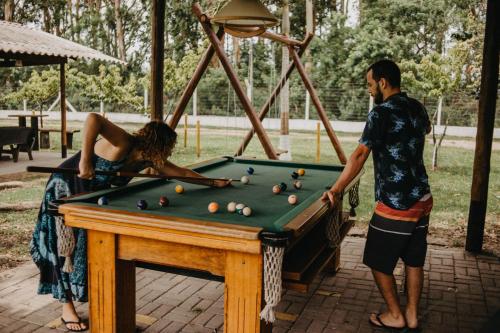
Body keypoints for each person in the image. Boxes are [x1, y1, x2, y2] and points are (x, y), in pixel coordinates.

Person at [30, 113, 231, 331]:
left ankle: (91, 303)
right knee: (63, 249)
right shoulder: (124, 142)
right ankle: (66, 308)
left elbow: (180, 172)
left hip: (87, 199)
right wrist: (85, 160)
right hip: (66, 188)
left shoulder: (147, 160)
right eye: (168, 148)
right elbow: (93, 119)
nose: (169, 154)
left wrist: (212, 182)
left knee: (83, 250)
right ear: (158, 144)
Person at [322, 60, 432, 331]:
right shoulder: (417, 107)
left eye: (370, 84)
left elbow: (360, 154)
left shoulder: (380, 113)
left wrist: (336, 189)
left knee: (377, 259)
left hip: (396, 203)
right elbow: (422, 131)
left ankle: (396, 315)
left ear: (383, 82)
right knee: (413, 259)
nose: (369, 90)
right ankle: (413, 315)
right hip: (422, 198)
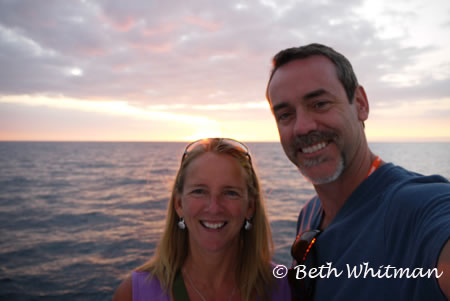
####################
THE TASK: Throughout the data above, find each line that includes the string "shoulder"; state only how many there are.

RESPONSE TO THE TASK: 4